Rencontre avec Christine Pultz

Extrait de Matou Chat N° 12

Texte de Brigitte Bulard-Cordeau

« Au plus près de la réalité pour rendre hommage aux félins »

Christine Pultz a la patte féline. Peindre les grands félins ne l’impressionne guère, elle maîtrise parfaitement le pinceau pour faire nager le tigre, rugir la panthère des neiges, courir le guépard, le serval, le jeune lionceau qui se projette sur les flancs d’un buffle pour sa toute  « Première attaque ». En 2014, « Le lion », qu’elle expose chez Atlantic Gallery, la fait connaitre à New York, alors qu’elle a déjà exposé outre-Atlantique, à Toronto, au Palais des Congrès. En 2015, c’est à Paris que brille son étoile. Son tableau nommé « The king » lui vaut la Médaille de bronze, lors de l’exposition Art en capital, au Grand Palais. Le roi lion est au zénith. Avec le même art, elle nous présente le chat, plus calme et plus tranquille, raffiné, élégant. Somali, Ragdoll et gracieux chatons au poil long, au regard vif… Telles sont  les tendres frimousses qui nous épatent et nous ravissent. Postures, moustaches, plumets, nez de chat, tout est vrai, tellement parfait.

Brigitte Bulard-Cordeau. Comment expliquez-vous que le félin, grand ou petit, est votre animal de prédilection ?

Christine Pultz. J’ai toujours aimé les chats.
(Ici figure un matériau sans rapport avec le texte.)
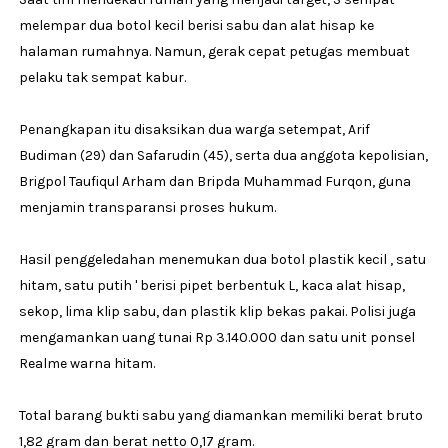
melempar dua botol kecil berisi sabu dan alat hisap ke
halaman rumahnya. Namun, gerak cepat petugas membuat
pelaku tak sempat kabur.
Penangkapan itu disaksikan dua warga setempat, Arif
Budiman (29) dan Safarudin (45), serta dua anggota kepolisian,
Brigpol Taufiqul Arham dan Bripda Muhammad Furqon, guna
menjamin transparansi proses hukum.
Hasil penggeledahan menemukan dua botol plastik kecil , satu
hitam, satu putih ' berisi pipet berbentuk L, kaca alat hisap,
sekop, lima klip sabu, dan plastik klip bekas pakai. Polisi juga
mengamankan uang tunai Rp 3.140.000 dan satu unit ponsel
Realme warna hitam.
Total barang bukti sabu yang diamankan memiliki berat bruto
1,82 gram dan berat netto 0,17 gram.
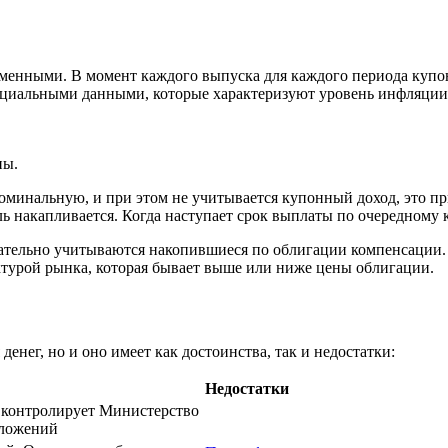
ременными. В момент каждого выпуска для каждого периода куп
ициальными данными, которые характеризуют уровень инфляции.
ны.
инальную, и при этом не учитывается купонный доход, это прив
накапливается. Когда наступает срок выплаты по очередному ку
ельно учитываются накопившиеся по облигации компенсации. Ц
ктурой рынка, которая бывает выше или ниже цены облигации.
нег, но и оно имеет как достоинства, так и недостатки:
Недостатки
 контролирует Министерство
вложений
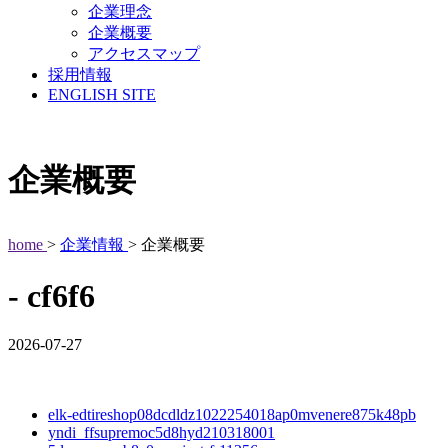
企業理念
企業概要
アクセスマップ
採用情報
ENGLISH SITE
企業概要
home
>
企業情報
> 企業概要
- cf6f6
2026-07-27
elk-edtireshop08dcdldz1022254018ap0mvenere875k48pb
yndi_ffsupremoc5d8hyd210318001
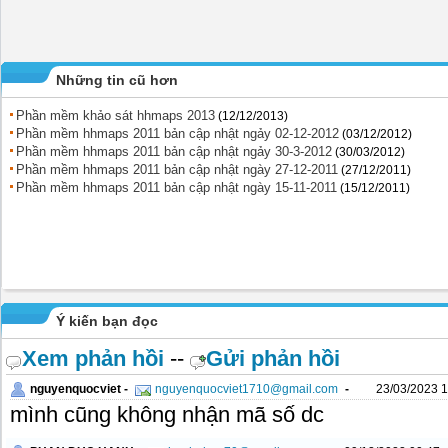
Những tin cũ hơn
Phần mềm khảo sát hhmaps 2013
(12/12/2013)
Phần mềm hhmaps 2011 bản cập nhật ngảy 02-12-2012
(03/12/2012)
Phần mềm hhmaps 2011 bản cập nhật ngảy 30-3-2012
(30/03/2012)
Phần mềm hhmaps 2011 bản cập nhật ngày 27-12-2011
(27/12/2011)
Phần mềm hhmaps 2011 bản cập nhật ngày 15-11-2011
(15/12/2011)
Ý kiến bạn đọc
Xem phản hồi
--
Gửi phản hồi
nguyenquocviet -
nguyenquocviet1710@gmail.com
-
23/03/2023 1
mình cũng không nhận mã số dc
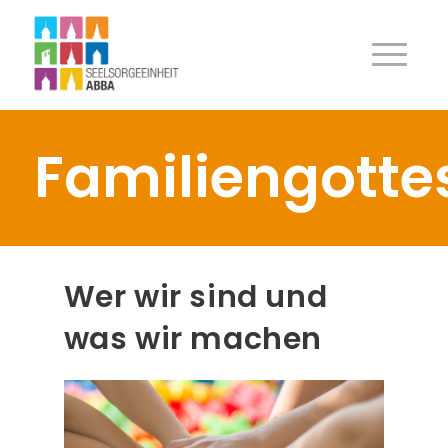
Familiengotte
Wer wir sind und
was wir machen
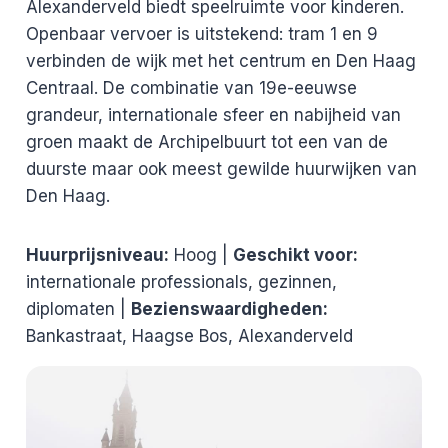
Alexanderveld biedt speelruimte voor kinderen.
Openbaar vervoer is uitstekend: tram 1 en 9
verbinden de wijk met het centrum en Den Haag
Centraal. De combinatie van 19e-eeuwse
grandeur, internationale sfeer en nabijheid van
groen maakt de Archipelbuurt tot een van de
duurste maar ook meest gewilde huurwijken van
Den Haag.
Huurprijsniveau:
Hoog |
Geschikt voor:
internationale professionals, gezinnen,
diplomaten |
Bezienswaardigheden:
Bankastraat, Haagse Bos, Alexanderveld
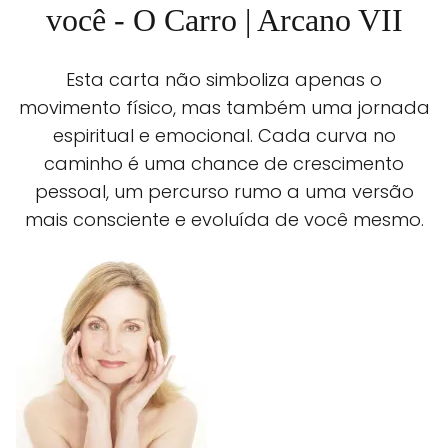
você - O Carro | Arcano VII
Esta carta não simboliza apenas o
movimento físico, mas também uma jornada
espiritual e emocional. Cada curva no
caminho é uma chance de crescimento
pessoal, um percurso rumo a uma versão
mais consciente e evoluída de você mesmo.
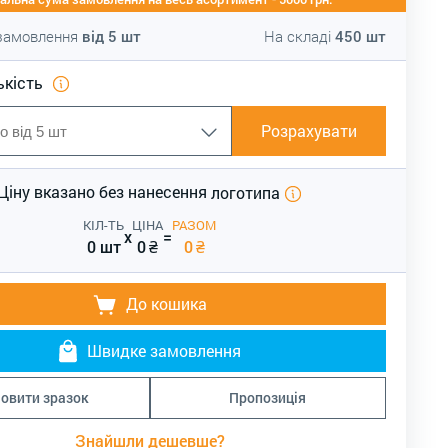
 замовлення
від
5
шт
На складі
450
шт
ькість
Розрахувати
Ціну вказано без нанесення
логотипа
КІЛ-ТЬ
ЦІНА
РАЗОМ
x
=
0 шт
0
₴
0
₴
До кошика
Швидке замовлення
овити зразок
Пропозиція
Знайшли дешевше?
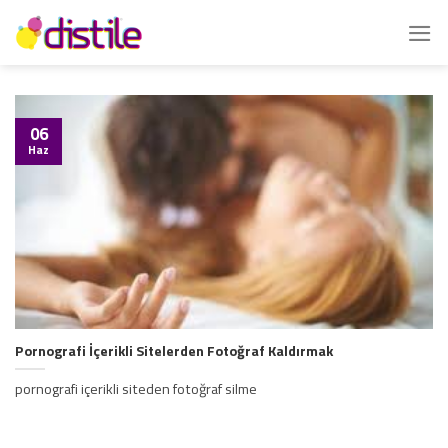
İçeriğe
atla
06
Haz
Pornografi İçerikli Sitelerden Fotoğraf Kaldırmak
pornografi içerikli siteden fotoğraf silme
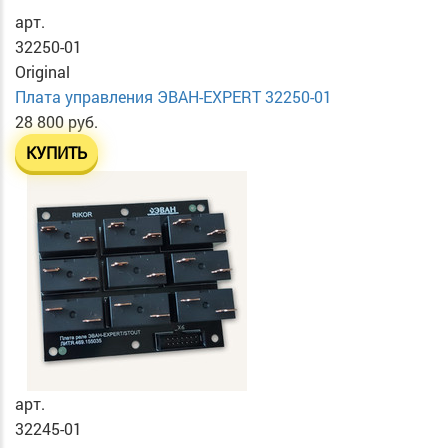
арт.
32250-01
Original
Плата управления ЭВАН-EXPERT 32250-01
28 800 руб.
КУПИТЬ
арт.
32245-01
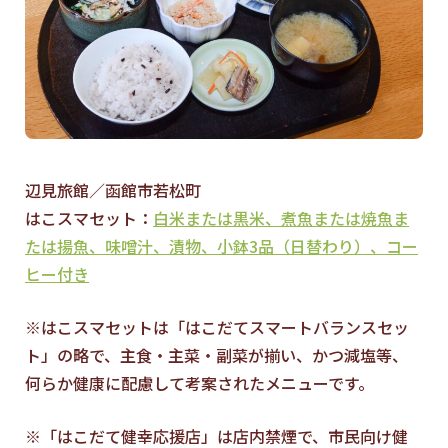
辺見旅館／函館市若松町
はこスマセット：
白米または黒米、煮魚または焼魚ま
たは揚魚、味噌汁、漬物、小鉢3品（日替わり）、コー
ヒー付き
※はこスマセットは「はこだてスマートバランスセッ
ト」の略で、主食・主菜・副菜が揃い、かつ減塩等、
何らか健康に配慮して考案されたメニューです。
※「はこだて健幸応援店」は店内禁煙で、市民向け健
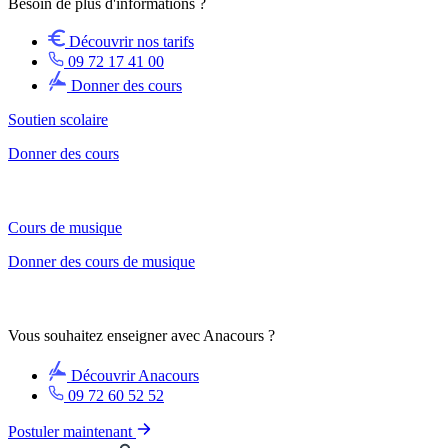
Besoin de plus d'informations ?
Découvrir nos tarifs
09 72 17 41 00
Donner des cours
Soutien scolaire
Donner des cours
Cours de musique
Donner des cours de musique
Vous souhaitez enseigner avec Anacours ?
Découvrir Anacours
09 72 60 52 52
Postuler maintenant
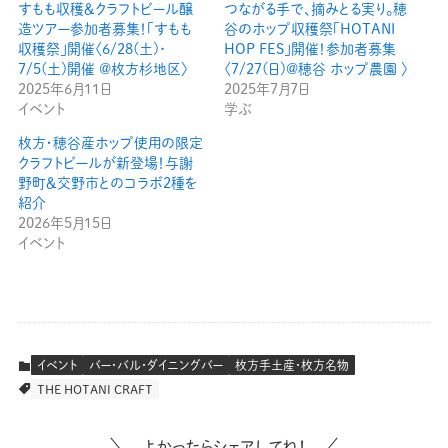
すもも収穫＆クラフトビール醸
つながる手で、摘みとる実り。穂
造ツアー参加者募集！「すもも
谷のホップ収穫祭「HOTANI
収穫祭」開催〈6/28(土)･
HOP FES」開催！参加者募集
7/5(土)開催 @枚方杉地区〉
〈7/27(日)@穂谷 ホップ農園 〉
2025年6月11日
2025年7月7日
イベント
学ぶ
枚方・穂谷産ホップ使用の限定
クラフトビールが新登場！与謝
野町＆交野市とのコラボ2種を
紹介
2026年5月15日
イベント
イベント
バー・バル・ダイニングバー
枚方手土産・枚方名物
THE HOTANI CRAFT
よかったらシェアしてね！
Mes parents en ont toujours eu. Mais il y a quelques années, j’ai nourri une bande de chats errants dans un chantier et je suis vraiment tombée amoureuse des félins. J’ai voulu les reproduire. Un beau jour, je me suis dit : « mais oui, c’est ça que je veux faire !»

BBC. Vous avez travaillé dans la mode, la haute couture, cela donne-t-il une plus juste perception du détail dans le pelage ? Cela aide-t-il à une fidèle reproduction ?

CP. Je n’ai pas vraiment travaillé dans la mode. A une période de ma vie, j’ai peint des foulards en soie et, lors d’un concours, j’ai approché ce monde, mais rien à voir avec ma façon de peindre les animaux, ces techniques sont tout à fait différentes…

BBC. Entre mouchetures, rayures et taches, existe t-il une hiérarchisation dans la difficulté ? La méthode est-elle la même techniquement ?

CP. Le travail est le même. C’est juste le choix des couleurs qui change, il y a une plus ou moins grande difficulté selon que les poils sont courts ou longs, mais surtout lorsqu’ils sont emmêlés, crépus, etc.

BBC. Quelle sensation éprouve-t-on en faisant le portrait d’un tigre, d’une panthère des neiges ?

CP. J’ai le même ressenti lorsque je peins tous les félins, que ce soit un tigre, une panthère, et même un plus petit félin. C’est toujours le  même respect de l’animal. J’éprouve de l’admiration, et j’ai surtout le désir d’être au plus près de la réalité pour lui rendre hommage. C’est la moindre des choses que nous lui devons.